§ 課題の内容
[a] 血圧計の文章から、「血圧計の不思議? 発見!」から「いてお話ししようと思います。」までの部分を一字も変えずに書き出す。
[b] 血圧計の文章をもとに、次の問いに答える。
(i) 1628年に血液が循環していることを発見したのは誰か。
(ii) このクリニックで看護師が血圧の測定に使っているのは何という血圧計か。
(iii) コロトコフが上腕動脈で特殊な音が聞こえることを発見したのは何年か。

#### 読む文章

血圧計の不思議? 発見!

当クリニックでは診察前に私たち看護師が皆さんを看護室にお呼びして、お話を伺ったり血圧を測ったりしていますよね。水銀血圧計で血圧を測定していますが、その時に『どうしてそれで血圧がわかるんで〜?』との質問をよく受けます。見ていると確かに不思議ですよね。そこで今回はその水銀血圧計や、皆さんが家庭で使っている自動血圧計のしくみについてお話ししようと思います。

血圧計の歴史

1628年にイギリスの医師ウィリアム・ハーヴェイが、血液が循環していることを発見しました。それから100年後の1733年にイギリスのステファン・ハーレスが馬の頸動脈にガラス管を挿入して血圧の測定を試みました。このように当時の血圧測定は大変難しいものでした。100年以上経った1896年にイタリアの病理学者リヴァ・ロッチが上腕にカフ(腕帯)を巻きつけて橈骨動脈(手首にある動脈)の触診によって血圧を測る方法を発明し、さらに1905年にロシアの外科医コロトコフが上腕動脈(肘の部位にある動脈)で特殊な音(コロトコフ音)が聞こえることを発見して聴診法による血圧測定法を編み出しました。1930年代になってその有用性が認められて世界に広まり、今では多様な血圧計が開発されて家庭にも普及しています。

########
#### 記録された情報

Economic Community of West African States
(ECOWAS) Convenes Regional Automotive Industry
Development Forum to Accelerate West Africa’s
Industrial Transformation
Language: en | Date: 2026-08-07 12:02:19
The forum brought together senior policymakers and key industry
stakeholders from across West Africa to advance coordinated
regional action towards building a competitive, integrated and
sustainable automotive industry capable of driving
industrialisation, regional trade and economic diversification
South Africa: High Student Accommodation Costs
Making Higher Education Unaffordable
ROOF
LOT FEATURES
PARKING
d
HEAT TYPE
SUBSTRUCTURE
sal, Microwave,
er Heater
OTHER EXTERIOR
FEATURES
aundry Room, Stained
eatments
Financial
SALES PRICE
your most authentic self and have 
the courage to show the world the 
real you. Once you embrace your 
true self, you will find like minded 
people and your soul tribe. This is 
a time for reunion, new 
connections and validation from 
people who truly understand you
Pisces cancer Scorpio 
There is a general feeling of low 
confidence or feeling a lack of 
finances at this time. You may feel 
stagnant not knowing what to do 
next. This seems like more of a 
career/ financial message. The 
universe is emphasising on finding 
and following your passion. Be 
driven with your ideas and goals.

########
#### 記録された情報

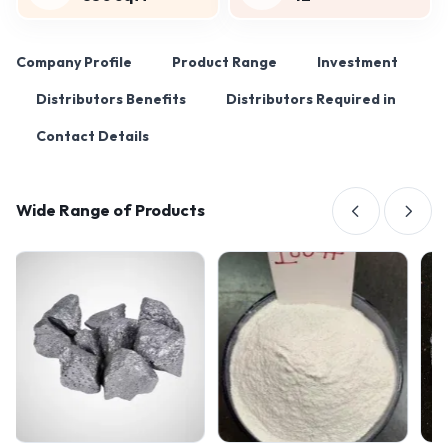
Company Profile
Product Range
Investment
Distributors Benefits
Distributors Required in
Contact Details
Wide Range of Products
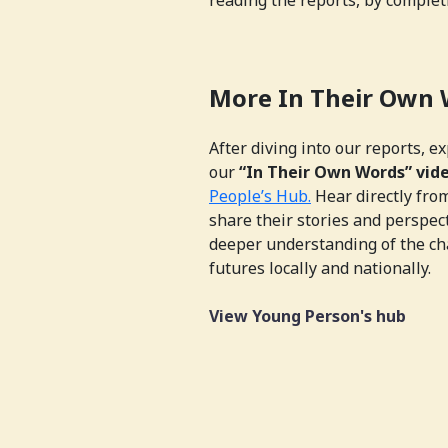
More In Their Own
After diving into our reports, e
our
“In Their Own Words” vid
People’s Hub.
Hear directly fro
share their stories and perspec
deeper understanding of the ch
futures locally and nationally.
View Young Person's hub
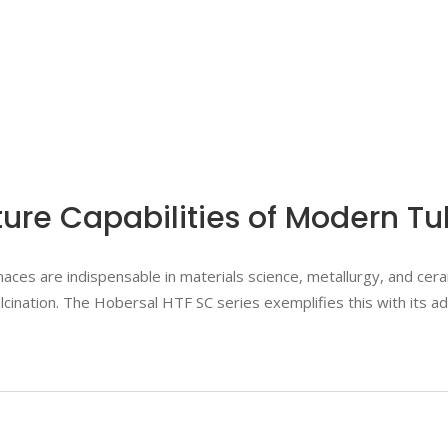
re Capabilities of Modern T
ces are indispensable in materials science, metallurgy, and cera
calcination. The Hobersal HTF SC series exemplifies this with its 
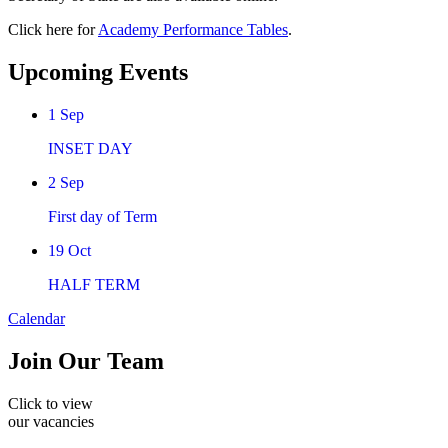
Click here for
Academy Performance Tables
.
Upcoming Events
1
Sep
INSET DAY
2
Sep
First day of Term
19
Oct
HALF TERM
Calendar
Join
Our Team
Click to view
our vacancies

########
#### 記録された情報

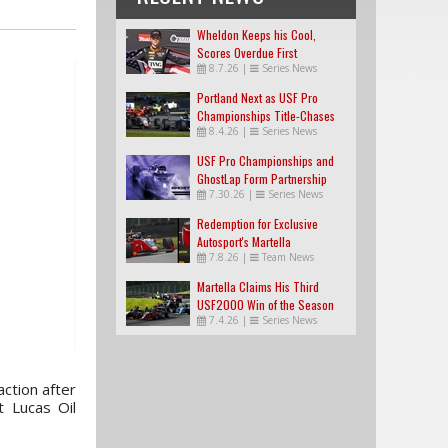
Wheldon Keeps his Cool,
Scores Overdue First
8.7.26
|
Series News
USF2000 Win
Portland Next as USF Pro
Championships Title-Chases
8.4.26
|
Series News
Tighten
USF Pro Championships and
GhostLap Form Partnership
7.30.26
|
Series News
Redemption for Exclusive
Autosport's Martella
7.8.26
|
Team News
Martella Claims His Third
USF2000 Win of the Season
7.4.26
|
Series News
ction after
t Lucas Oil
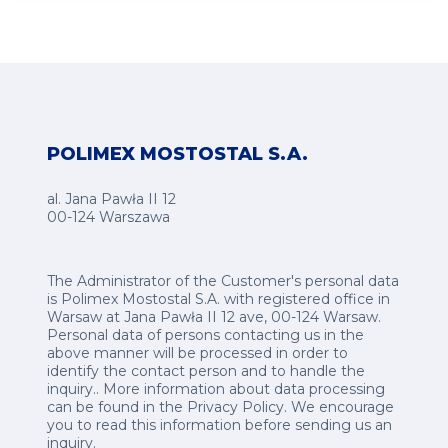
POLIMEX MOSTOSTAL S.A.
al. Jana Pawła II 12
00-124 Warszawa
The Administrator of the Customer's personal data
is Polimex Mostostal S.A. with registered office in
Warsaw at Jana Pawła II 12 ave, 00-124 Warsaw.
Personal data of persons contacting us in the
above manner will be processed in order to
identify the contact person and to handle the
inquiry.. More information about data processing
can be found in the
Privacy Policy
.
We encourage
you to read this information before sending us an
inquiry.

########

§ 課題ごとの解答
[a]
血圧計の不思議? 発見!

当クリニックでは診察前に私たち看護師が皆さんを看護室にお呼びして、お話を伺ったり血圧を測ったりしていますよね。水銀血圧計で血圧を測定していますが、その時に『どうしてそれで血圧がわかるんで〜?』との質問をよく受けます。見ていると確かに不思議ですよね。そこで今回はその水銀血圧計や、皆さんが家庭で使っている自動血圧計のしくみについてお話ししようと思います。

[b]
(i) 血液の循環を発見したのは、イギリスの医師ウィリアム・ハーヴェイである。
(ii) 看護師は水銀血圧計で血圧を測定している。
(iii) コロトコフがその音を発見したのは1905年である。